(300e) Chain Transfer to Polymer Reactions In Thermal Polymerization of Methyl Acrylate: Computational Study

In the past sixty years, North American regulations on volatile organic content (VOC) of coatings have been driving changes in basic nature of resins in the paint and coatings industries [1, 2], to replace high molecular weight, non-functional polymer solutions with low molecular weight, high functionalized polymer solutions [3]. High-temperature free-radical polymerization involves a large set of complex competing reactions.
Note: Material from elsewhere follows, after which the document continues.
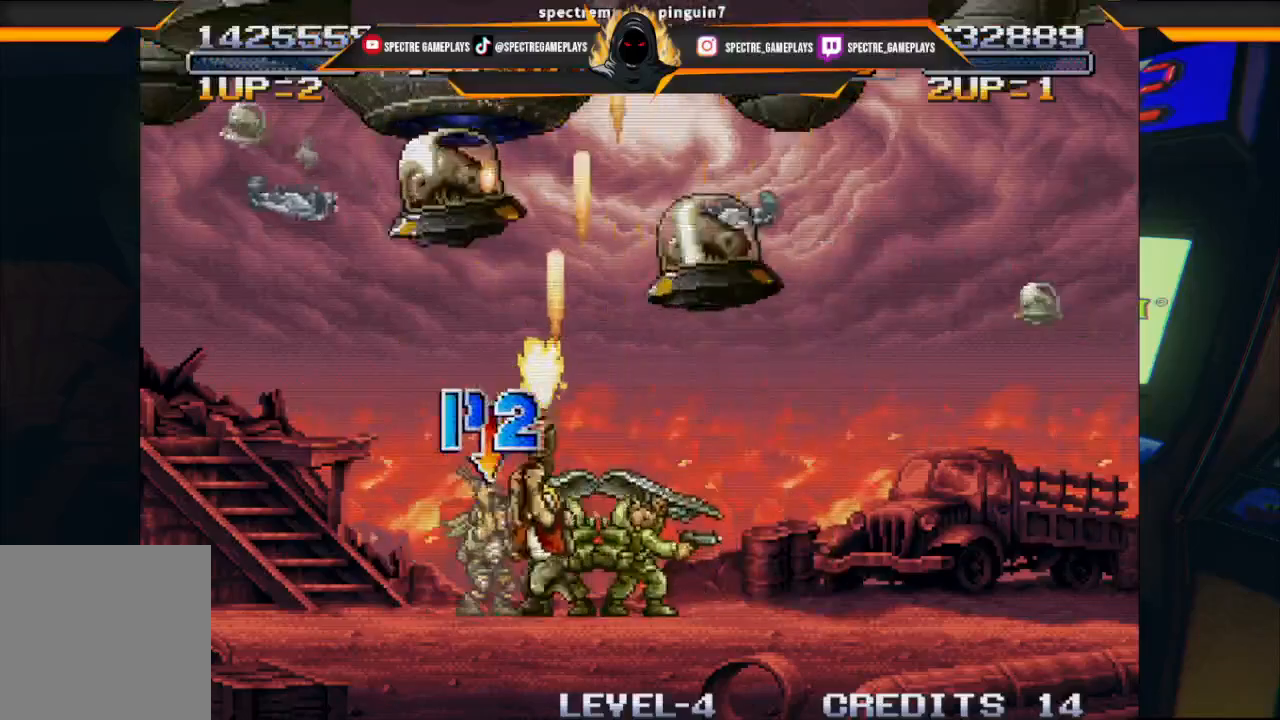
{"buttons": ["X", "DPAD_UP", "DPAD_RIGHT"], "left_stick": "center", "events": [[133, "X", "down"], [267, "X", "up"], [333, "X", "down"], [367, "DPAD_LEFT", "up"], [433, "DPAD_RIGHT", "down"], [433, "X", "up"], [500, "X", "down"]]}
Chain transfer to polymer during free-radical polymerization can lead to the formation of mid-chain radicals and highly branched polymers [4]. The formation of mid-chain radicals, and short and long chain branches at different initial monomer concentration was studied using nuclear magnetic resonance spectroscopy in free-radical solution polymerization of n-butyl acrylate [5]. Recently, a macroscopic model with new rate expressions for inter- and intra-molecular transfer to polymer was used to determine the overall polymerization rate, average chain length, and level of branching in thermal polymerization of n-butyl acrylate [6]. However, the mechanism of chain transfer to polymer and the location of the radical center on a polymer chain is not yet well understood.  

Previous studies [6-11] have shown the successful use of computational quantum chemistry to better understand self-initiation and propagation reactions in polymerization systems. Before this study there was no computational study of the mechanism of chain transfer to polymer reactions in self-initiated high-temperature free-radical polymerization of alkyl acrylates.

This paper presents a computational study of chain transfer to polymer reactions in self-initiated high temperature polymerization of methyl acrylate. Energy barriers and rate constants of chain transfer to polymer reactions are predicted using density functional theory calculations. Pathways for the reactions of interest are determined through intrinsic reaction coordinate calculations. The effects of polymer chain length on energy barriers and rate constants of the reactions are also determined.

References:

[1] Superintendent of Documents, Title 1, US Government Printing Office, Washington, DC, 1990, p.1.

[2] Superintendent of Documents, Clean Air Act Amendments of 1990, Title 111, US Government Printing Office, Washington, DC, 1990, p.236.

[3] Adamsons, K.; Blackman, G.; Gregorovich, B.; Lin, L., Matheson, R.; Oligomers in the Evolution of Automotive Clearcoats : Mechanical Performance Testing as a Function of Exposure, Progress in Organic Coatings 1998, 34, 64-74.

[4] Lovell, P.A.; Shah, T.H.; Heatley, F.; Chain Transfer to Polymer in Emulsion Polymerization of n-Butyl Acrylate Studied by Carbon -13 NMR Spectroscopy and Gel Permeation Chromatography, Polym. Commun. 1991, 32, 98-103.

[5] Ahmad, N.M.; Heatley, F.; Lovell, P.A.; Chain Transfer to Polymer in Free-Radical Solution Polymerization of n-Butyl Acrylate Studied by NMR Spectroscopy, Macromolecules, 1998, 31, 2822-2827.

[6] Nikitin, A.N.; Hutchinson, R.A.; Kalfas, G.A.; Richards, J.R.; Bruni, C.; The effect of Intramolecular Transfer to Polymer on Stationary Free-Radical Polymerization of Alkyl Acrylates, Macromolecular, 2009, 18, 247-258.

[7] Heuts, J.P.A.; Gilbert, R.G.; Radom, L.; A Prior Prediction of Propagation Rate Coefficients in Free Radical Polymerizations: Propagation of Ethylene, Macromolecules, 1995, 28, p. 8771-81.

 [8] Khuong, K.S.; H. Jones, W.H.; Pryor, W.A.; Houk, K.N.; The Mechanism of Self-Initiated Thermal Solution of a Classic Problem, J. Am. Chem. Soc. 2005. 127, 1265-77.

[9] Yu, X.; Pfaendtner, J.; Broadbelt, L.J.; Ab Initio Study of Acrylate Polymerization Reactions: Methyl Methacrylate and Methyl Acrylate Propagation, J. Phys. Chem. A. 2008, 112, 6772-82.

[10] Srinivasan, S.; Lee, M.W.; Grady, M.C.; Soroush, M.; Rappe, A.M.; Computational Study of the Self-Initiation Mechanism in Thermal Polymerization of Methyl Acrylate, J. Phys. Chem. A 2009, 113, 10787-94.

[11] Srinivasan, S.; Lee, M.W.; Grady, M.C.; Soroush, M.; Rappe, A.M.; Self-Initiation Mechanism in Spontaneous Thermal Polymerization of Ethyl and n-Butyl Acrylate: A Theoretical Study, J. Phys. Chem. A 2010, 114, 7975-83.